Tekstfragment
^^^^^^^^^^^^^^^^

Mensen hebben veel verlangens
maar hun grootste verlangen is geluk.
Aristoteles noemde geluk 'het grote goed',
in dienst waarvan al het andere staat.
Volgens hem is de reden waarom we
een groot huis, een grote auto,
of een goede baan willen
niet de intrinsieke waarde ervan.
Wij verwachten dat ze ons gelukkig maken.
Wij verwachten dat ze ons gelukkig maken.
Wij Amerikanen hebben de laatste 50 jaar
veel van de dingen gekregen die we willen.
We zijn rijker.
We leven langer.
We hebben toegang tot technologie
die enkele jaren geleden
science fiction had geleken.
Paradoxaal is, dat ondanks de dramatische verbetering
van onze objectieve levensomstandigheden,
wij niet gelukkiger zijn geworden.
Misschien omdat deze
conventionele noties van vooruitgang
geen groot geluk hebben opgeleverd,
was er recentelijk meer interesse
in geluk zelf.
Mensen twisten al duizenden jaren
over de oorzaken van geluk,
maar schijnbaar
zonder veel antwoorden te vinden.
Zoals in veel andere gebieden van het leven
kan de wetenschappelijke methode
hier mogelijk antwoorden verschaffen.
De laatste jaren was er een explosie
van onderzoek naar geluk.
We hebben bijvoorbeeld veel ontdekt
over zijn demografie.
Welke rol spelen dingen als inkomen
en onderwijs, sekse en huwelijk?
Maar een van de raadsels die dit opleverde
was dat deze dingen geen sterk effect hebben.
Ja, het is beter om veel te verdienen dan weinig,
of om een goede opleiding te hebben,
maar de verschillen in geluk zijn meestal klein.

^^^^^^^^^^^^^^^^

Verstrekte gegevens
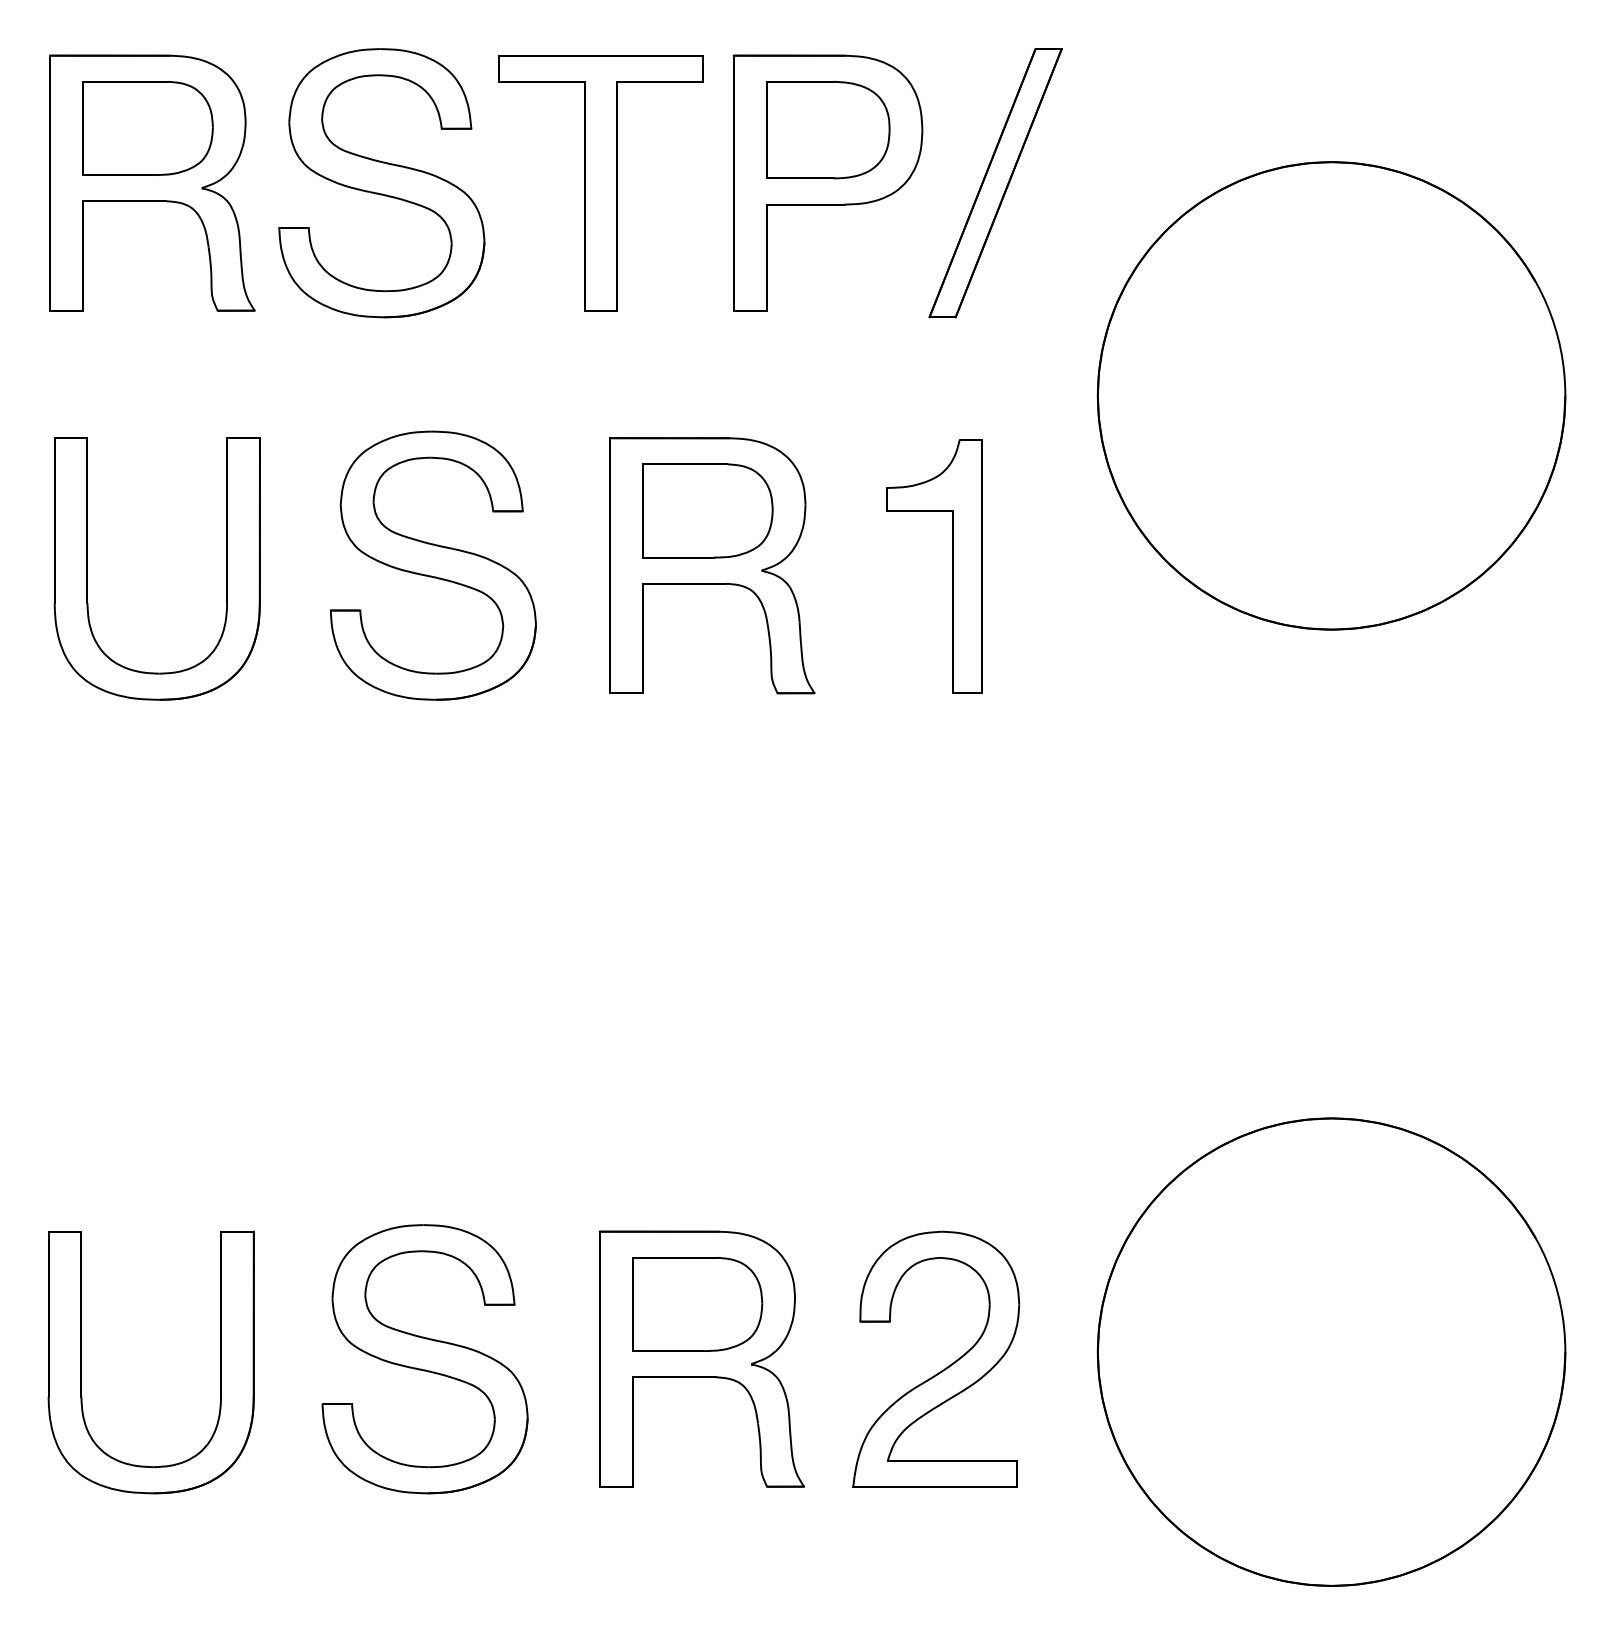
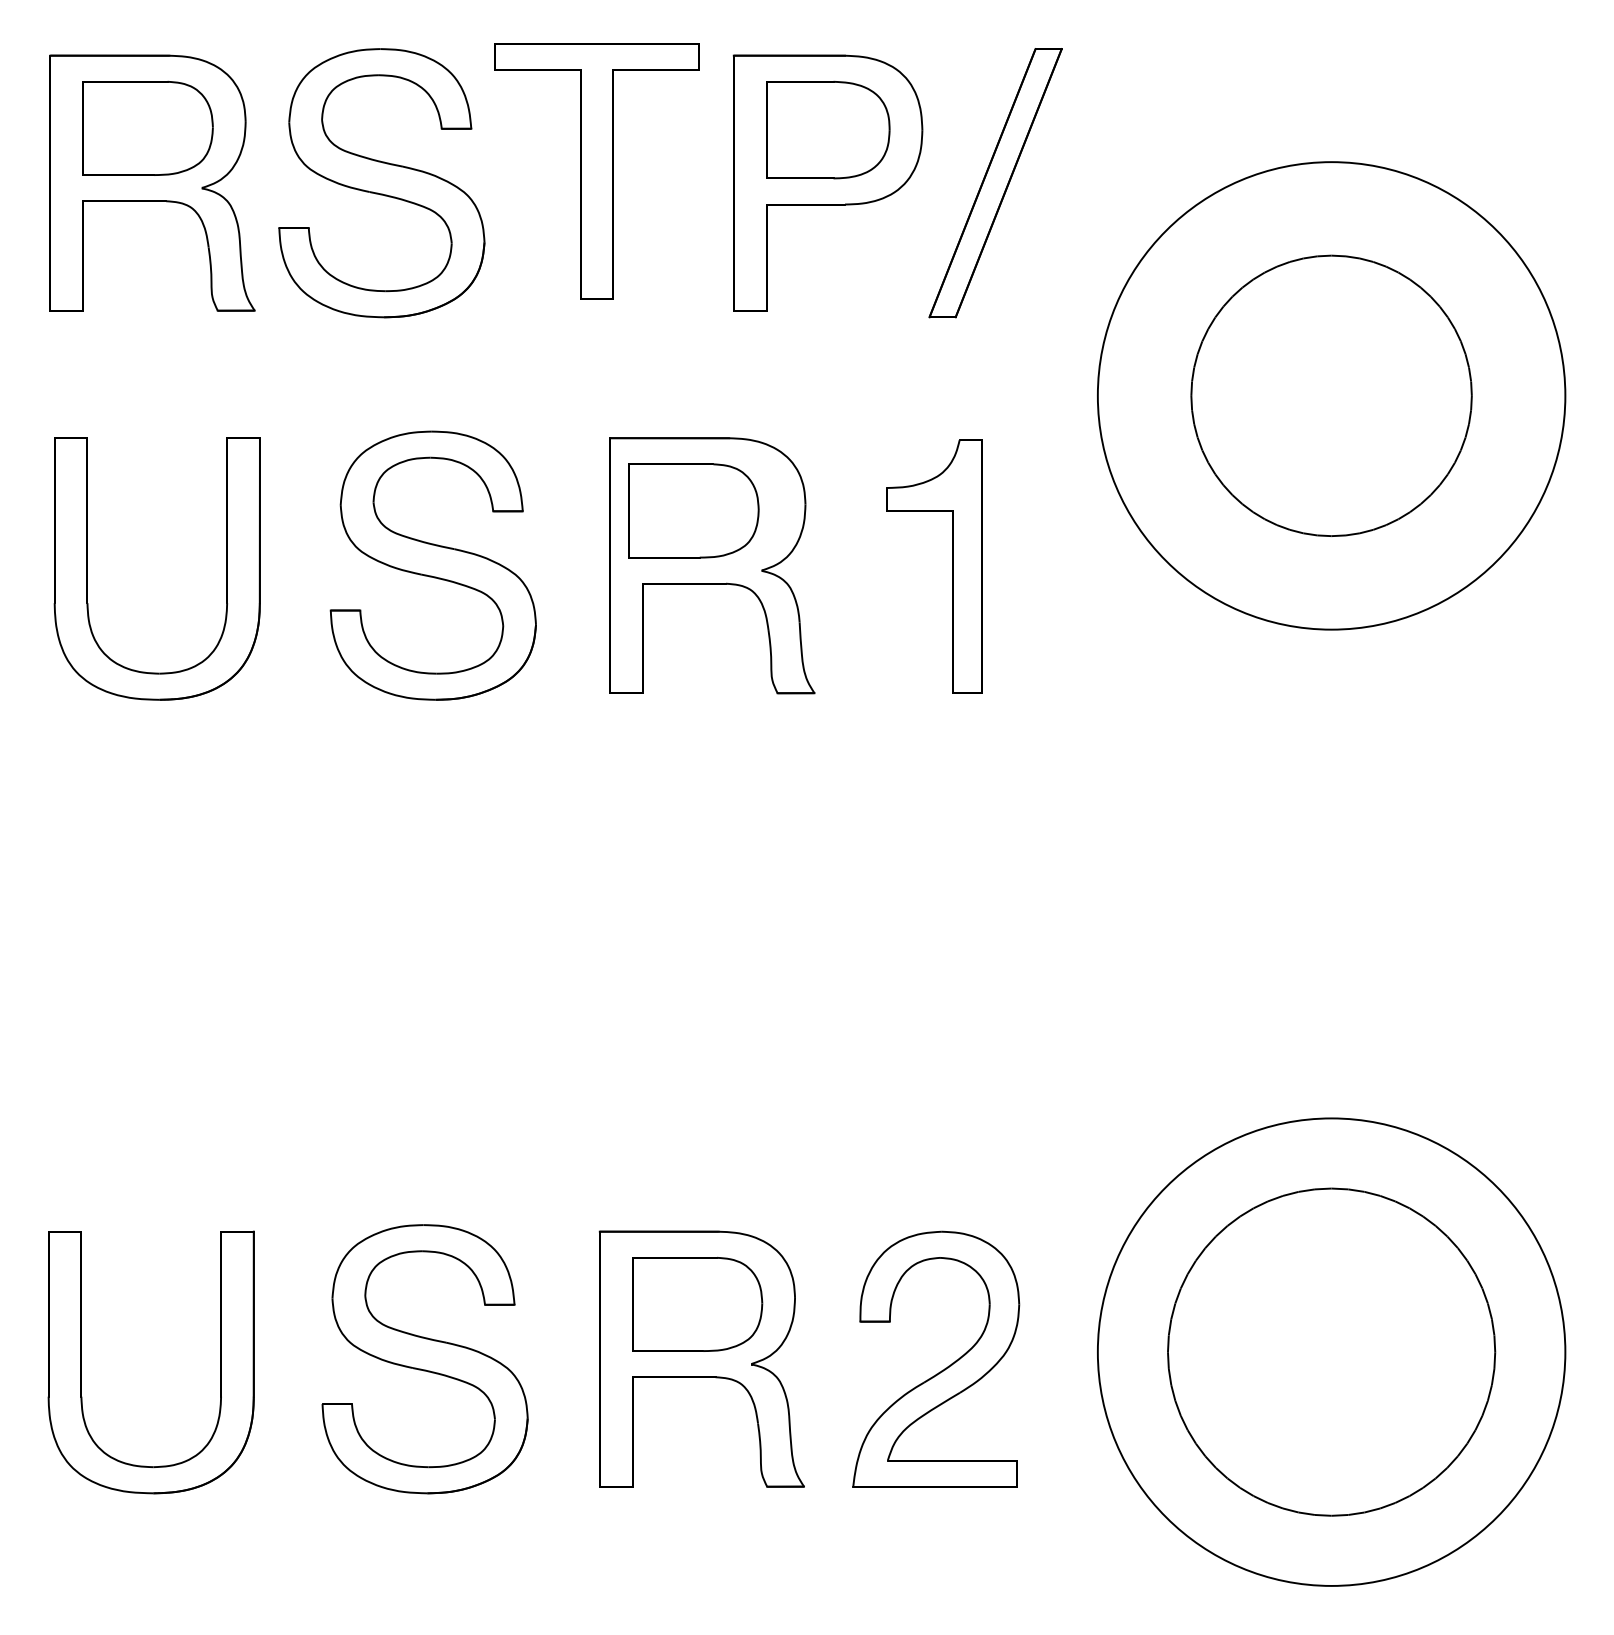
part at (600, 183) position: (600, 183) -> (596, 171)
circle at (1331, 395) diameter: 468 px -> 281 px
part at (707, 510) position: (707, 510) -> (693, 510)
circle at (1331, 1351) diameter: 468 px -> 327 px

^^^^^^^^^^^^^^^^

Gegeven opdracht A
Geef voor elk van de volgende uitspraken aan of ze klopt met het tekstfragment: (i) volgens Aristoteles willen we een grote auto om de intrinsieke waarde ervan; (ii) Amerikanen zijn de laatste 50 jaar niet gelukkiger geworden; (iii) inkomen en onderwijs hebben een sterk effect op geluk. Beantwoord elke uitspraak met ja of nee en citeer letterlijk de woorden uit het tekstfragment die de doorslag geven.
Gegeven opdracht B
Schrijf uit het tekstfragment letterlijk het stuk over dat opent met de woorden waarin "Volgens hem is" staat en sluit met "die we willen.".

Eindresultaat A
(i) Nee: "niet de intrinsieke waarde ervan."
(ii) Ja: "wij niet gelukkiger zijn geworden."
(iii) Nee: "dat deze dingen geen sterk effect hebben."

Eindresultaat B
Volgens hem is de reden waarom we
een groot huis, een grote auto,
of een goede baan willen
niet de intrinsieke waarde ervan.
Wij verwachten dat ze ons gelukkig maken.
Wij verwachten dat ze ons gelukkig maken.
Wij Amerikanen hebben de laatste 50 jaar
veel van de dingen gekregen die we willen.